年を取ると、周囲に迷惑をかけることが多い。
そして年を取れば取るほど、動作や感覚がニブくなるので、迷惑をかけていることに気が付かなかったりする。
しかし実は、年寄りというのはとんでもなく臭いしとんでもなく汚いことが多い。
それは自分自身にも言えることだし、自分の父親を見ていても言えることだ。
うちの父親は、ハッキリ言って臭い。
トイレで用を足すと、一体何を喰ったんだろう?と思うくらい臭く、鼻がひん曲がりそうになる。
理由の第一は、風呂に入らないということだ。
八十を越えているが、滅多に風呂に入らない。
うちの父は風呂嫌いというわけではない。
つい十数年前は、宝塚温泉などによく通っていたものだ。
しかしある時からパッタリ入らないようになった。
なぜかというと、あるとき風呂上がりに、死にそうな経験をしたからである。
命が危ないとなると、人間は好きなものでもやめられるらしい。
父が風呂に入らなくなったわけ
風呂付きだったはずの父親が、滅多に風呂に入らないようになった理由は血圧だ。
うちの父親は高血圧持ちなので、降圧剤がずっと手放せないのだが、こういう持病を持っていると、血圧の変化で死に至るようなことも起こるという。
風呂にはいると暖められた毛細血管が開く。
それによって血圧は一端下がるが、風呂から上がって寒い場所に出たり、扇風機などに当たったりすると、毛細血管が収縮して血圧が急に上がる。

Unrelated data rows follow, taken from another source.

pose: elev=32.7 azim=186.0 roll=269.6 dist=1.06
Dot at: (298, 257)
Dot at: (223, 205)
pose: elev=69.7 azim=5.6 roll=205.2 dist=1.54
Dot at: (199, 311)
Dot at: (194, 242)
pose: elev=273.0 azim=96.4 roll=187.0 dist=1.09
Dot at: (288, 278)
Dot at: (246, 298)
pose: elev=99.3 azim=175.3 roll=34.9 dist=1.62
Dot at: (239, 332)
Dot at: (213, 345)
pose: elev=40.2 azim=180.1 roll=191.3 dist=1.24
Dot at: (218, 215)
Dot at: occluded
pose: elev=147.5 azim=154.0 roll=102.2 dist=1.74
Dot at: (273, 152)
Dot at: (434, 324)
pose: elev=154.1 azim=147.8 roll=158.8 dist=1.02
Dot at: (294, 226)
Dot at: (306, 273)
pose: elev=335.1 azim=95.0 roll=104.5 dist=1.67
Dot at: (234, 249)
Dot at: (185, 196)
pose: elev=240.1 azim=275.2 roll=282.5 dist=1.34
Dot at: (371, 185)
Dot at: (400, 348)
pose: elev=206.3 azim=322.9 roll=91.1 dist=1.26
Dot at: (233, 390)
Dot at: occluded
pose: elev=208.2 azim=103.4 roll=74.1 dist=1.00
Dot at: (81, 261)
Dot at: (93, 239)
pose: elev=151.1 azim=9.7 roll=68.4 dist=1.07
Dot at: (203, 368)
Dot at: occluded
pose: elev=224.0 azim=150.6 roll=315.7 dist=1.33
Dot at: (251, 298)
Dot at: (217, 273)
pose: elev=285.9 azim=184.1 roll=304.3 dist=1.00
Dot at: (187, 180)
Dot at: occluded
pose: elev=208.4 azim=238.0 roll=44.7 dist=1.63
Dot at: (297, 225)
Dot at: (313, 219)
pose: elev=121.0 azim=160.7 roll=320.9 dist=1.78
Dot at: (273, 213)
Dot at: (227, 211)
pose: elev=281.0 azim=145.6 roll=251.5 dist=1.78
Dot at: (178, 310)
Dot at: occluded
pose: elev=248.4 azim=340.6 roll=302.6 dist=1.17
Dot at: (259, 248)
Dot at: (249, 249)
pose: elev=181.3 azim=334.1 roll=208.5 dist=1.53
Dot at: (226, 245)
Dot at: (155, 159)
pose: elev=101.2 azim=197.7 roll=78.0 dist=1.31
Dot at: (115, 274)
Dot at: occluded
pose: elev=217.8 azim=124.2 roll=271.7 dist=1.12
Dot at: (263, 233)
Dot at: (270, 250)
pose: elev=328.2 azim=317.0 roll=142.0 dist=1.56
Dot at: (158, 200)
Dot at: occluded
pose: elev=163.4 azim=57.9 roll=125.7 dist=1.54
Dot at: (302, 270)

この血圧の急激な変化が、脳や内臓の血管破裂などにつながって、危険な状態になることが多いわけだ。
風呂にはいるのが物凄く好きだった父親なのに、血圧を気にして風呂に入らない。
その結果、身体は汗くさく、何とも表現し難いニオイをしている。
こういうニオイは、滅多なことでは無くならない。
体の表面を暖めたタオルなどで拭いても、ほとんど効果がない。
年を取ると、しわなどが山ほど増えるから、そのしわの奥にニオイの原因が残ってしまうらしい。